Im Detail: In der sozialen Pflegeversicherung besteht nach Maßgabe der §§ 23 Abs. 3 SGB XI für Personen, die nach beamtenrechtlichen Vorschriften oder Grundsätzen bei Pflegebedürftigkeit Anspruch auf Beihilfe haben, eine bußgeldbewehrte Versicherungspflicht in der Privaten Pflegepflichtversicherung. Eine Verletzung der Versicherungspflicht ist eine Ordnungswidrigkeit, die mit einer Geldbuße geahndet werden kann (§ 121 SGB XI).

§ 23 Abs. 3 SGB XI beschreibt den Gegenstand und Umfang dieser Versicherungspflicht bundeseinheitlich: Die Personen sind zum Abschluss und zur Aufrechterhaltung einer anteiligen beihilfekonformen Versicherung verpflichtet.
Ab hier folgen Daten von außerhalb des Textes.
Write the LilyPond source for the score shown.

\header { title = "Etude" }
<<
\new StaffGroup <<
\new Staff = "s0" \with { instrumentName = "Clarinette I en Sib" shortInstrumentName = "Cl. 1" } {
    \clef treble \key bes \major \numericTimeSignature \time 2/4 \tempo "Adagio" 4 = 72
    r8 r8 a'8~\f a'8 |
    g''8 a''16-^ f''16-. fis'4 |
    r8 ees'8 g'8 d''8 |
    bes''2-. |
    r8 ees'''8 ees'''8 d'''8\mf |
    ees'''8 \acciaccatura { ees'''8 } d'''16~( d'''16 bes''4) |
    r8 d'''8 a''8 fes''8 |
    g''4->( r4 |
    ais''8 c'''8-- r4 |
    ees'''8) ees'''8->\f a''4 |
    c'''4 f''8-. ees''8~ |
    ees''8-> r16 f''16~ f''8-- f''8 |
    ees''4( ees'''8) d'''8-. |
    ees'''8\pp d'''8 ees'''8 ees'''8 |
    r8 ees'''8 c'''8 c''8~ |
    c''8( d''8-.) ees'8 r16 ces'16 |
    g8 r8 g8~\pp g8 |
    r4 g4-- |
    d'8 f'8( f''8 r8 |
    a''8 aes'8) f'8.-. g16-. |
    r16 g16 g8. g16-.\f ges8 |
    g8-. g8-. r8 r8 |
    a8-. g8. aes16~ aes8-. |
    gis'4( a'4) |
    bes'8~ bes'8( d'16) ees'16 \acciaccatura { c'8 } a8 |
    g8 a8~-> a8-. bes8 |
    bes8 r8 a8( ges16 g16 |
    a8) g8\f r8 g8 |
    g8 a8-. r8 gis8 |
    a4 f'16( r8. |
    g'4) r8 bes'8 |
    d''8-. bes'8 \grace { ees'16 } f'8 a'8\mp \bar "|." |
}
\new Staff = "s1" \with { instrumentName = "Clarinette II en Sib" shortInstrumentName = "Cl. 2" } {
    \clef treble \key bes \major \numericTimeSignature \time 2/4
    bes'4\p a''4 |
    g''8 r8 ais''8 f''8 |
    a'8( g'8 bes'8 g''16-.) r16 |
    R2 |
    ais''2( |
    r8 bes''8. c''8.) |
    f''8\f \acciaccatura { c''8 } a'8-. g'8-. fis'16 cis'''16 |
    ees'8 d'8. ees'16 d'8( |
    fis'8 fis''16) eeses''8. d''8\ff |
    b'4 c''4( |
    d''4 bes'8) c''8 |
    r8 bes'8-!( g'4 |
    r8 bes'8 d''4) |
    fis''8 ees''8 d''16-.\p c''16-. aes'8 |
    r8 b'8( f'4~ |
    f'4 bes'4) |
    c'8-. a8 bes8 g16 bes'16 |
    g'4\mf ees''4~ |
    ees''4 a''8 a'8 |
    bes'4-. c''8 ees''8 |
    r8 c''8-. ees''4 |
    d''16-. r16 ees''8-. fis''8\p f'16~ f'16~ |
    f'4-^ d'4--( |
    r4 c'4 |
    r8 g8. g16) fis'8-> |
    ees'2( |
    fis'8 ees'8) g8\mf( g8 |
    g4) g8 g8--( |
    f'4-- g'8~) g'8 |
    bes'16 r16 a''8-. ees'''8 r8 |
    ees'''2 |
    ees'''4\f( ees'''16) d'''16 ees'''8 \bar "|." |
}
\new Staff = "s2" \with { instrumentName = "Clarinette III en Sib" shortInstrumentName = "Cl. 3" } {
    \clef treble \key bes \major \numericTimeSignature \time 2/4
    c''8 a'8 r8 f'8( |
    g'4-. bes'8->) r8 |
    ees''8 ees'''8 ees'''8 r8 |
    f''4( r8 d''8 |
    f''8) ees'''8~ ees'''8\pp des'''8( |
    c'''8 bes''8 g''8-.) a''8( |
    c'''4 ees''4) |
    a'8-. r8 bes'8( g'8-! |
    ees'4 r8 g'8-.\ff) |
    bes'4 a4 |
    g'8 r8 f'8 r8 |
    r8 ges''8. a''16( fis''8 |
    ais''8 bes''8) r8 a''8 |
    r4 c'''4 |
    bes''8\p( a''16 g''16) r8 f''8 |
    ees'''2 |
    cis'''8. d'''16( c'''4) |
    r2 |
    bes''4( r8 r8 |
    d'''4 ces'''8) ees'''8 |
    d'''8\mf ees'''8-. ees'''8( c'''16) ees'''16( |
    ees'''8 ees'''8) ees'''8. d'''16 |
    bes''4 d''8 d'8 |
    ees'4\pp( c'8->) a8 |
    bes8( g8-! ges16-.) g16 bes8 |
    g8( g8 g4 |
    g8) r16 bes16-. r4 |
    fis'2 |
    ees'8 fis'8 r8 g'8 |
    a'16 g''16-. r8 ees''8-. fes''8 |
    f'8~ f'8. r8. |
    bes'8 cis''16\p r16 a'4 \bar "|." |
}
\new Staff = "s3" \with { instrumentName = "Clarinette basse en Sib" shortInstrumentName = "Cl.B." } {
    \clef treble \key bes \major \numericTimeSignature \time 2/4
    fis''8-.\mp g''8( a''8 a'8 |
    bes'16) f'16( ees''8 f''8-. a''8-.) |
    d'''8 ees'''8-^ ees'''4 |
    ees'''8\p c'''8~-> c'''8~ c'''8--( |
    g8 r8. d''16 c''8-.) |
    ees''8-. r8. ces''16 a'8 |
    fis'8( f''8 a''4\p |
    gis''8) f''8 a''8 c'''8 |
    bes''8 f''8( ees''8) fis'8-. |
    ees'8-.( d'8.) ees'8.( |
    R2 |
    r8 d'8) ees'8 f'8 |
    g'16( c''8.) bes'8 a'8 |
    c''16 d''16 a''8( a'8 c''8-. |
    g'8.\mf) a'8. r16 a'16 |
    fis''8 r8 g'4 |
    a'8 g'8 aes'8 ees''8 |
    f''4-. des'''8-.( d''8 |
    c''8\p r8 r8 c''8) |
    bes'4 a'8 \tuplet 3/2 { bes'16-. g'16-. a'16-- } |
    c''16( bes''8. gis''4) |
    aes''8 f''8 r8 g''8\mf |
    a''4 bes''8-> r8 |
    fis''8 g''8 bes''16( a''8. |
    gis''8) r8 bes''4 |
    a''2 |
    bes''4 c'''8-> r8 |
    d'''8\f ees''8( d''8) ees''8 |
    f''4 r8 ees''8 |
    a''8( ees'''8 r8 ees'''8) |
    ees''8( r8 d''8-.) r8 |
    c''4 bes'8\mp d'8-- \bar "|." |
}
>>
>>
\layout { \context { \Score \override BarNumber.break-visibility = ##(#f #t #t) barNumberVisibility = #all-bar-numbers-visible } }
Nach § 23 Abs. 3 Satz 2 SGB XI ist die beihilfekonforme Versicherung „so auszugestalten, dass ihre Vertragsleistungen zusammen mit den Beihilfeleistungen, die sich bei Anwendung der in § 46 Abs. 2 und 3 der Bundesbeihilfeverordnung festgelegten Bemessungssätze ergeben, den Abs. 1 Satz 2 vorgeschriebenen Versicherungsschutz gewährleisten“.

Maßgeblich für die Erfüllung der Versicherungspflicht sind danach ausschließlich die Leistungen nach den Beihilfevorschriften des Bundes. Schon jetzt existiert in der Privaten Pflegepflichtversicherung demgemäß nur ein beihilfekonformer Tarif mit einem Beihilfebemessungssatz passend zur Bundesbeihilfeverordnung, unabhängig von abweichenden Beihilfebemessungssätzen anderer Beihilfeträger bzw. Bundesländer.